**EXERCISE INSTRUCTIONS**. Leaving pictures out, repeat word for word the line that has "NIKE - Tuta Da Uomo Sport Essentials" and each line that follows it to the end of the listing.

+++ RECORDS PROVIDED

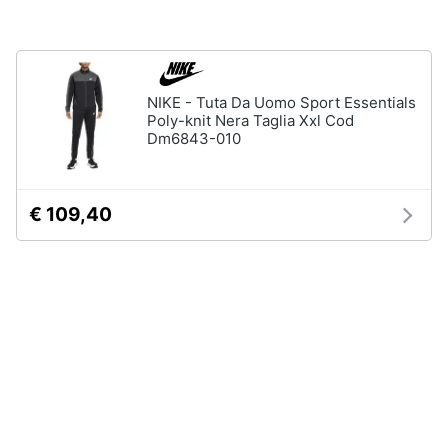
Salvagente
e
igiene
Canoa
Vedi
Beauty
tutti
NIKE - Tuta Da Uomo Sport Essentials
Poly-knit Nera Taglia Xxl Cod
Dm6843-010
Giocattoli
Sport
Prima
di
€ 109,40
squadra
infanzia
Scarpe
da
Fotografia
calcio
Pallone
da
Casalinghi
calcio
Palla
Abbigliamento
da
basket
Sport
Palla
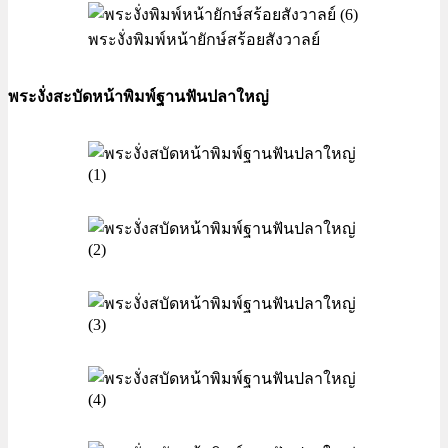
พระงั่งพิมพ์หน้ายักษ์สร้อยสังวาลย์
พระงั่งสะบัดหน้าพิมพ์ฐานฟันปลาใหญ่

++++++

**ANSWER TO THIS EXERCISE**.
NIKE - Tuta Da Uomo Sport Essentials
Poly-knit Nera Taglia Xxl Cod
Dm6843-010
Giocattoli
Sport
Prima
di
€ 109,40
squadra
infanzia
Scarpe
da
Fotografia
calcio
Pallone
da
Casalinghi
calcio
Palla
Abbigliamento
da
basket
Sport
Palla
พระงั่งพิมพ์หน้ายักษ์สร้อยสังวาลย์
พระงั่งสะบัดหน้าพิมพ์ฐานฟันปลาใหญ่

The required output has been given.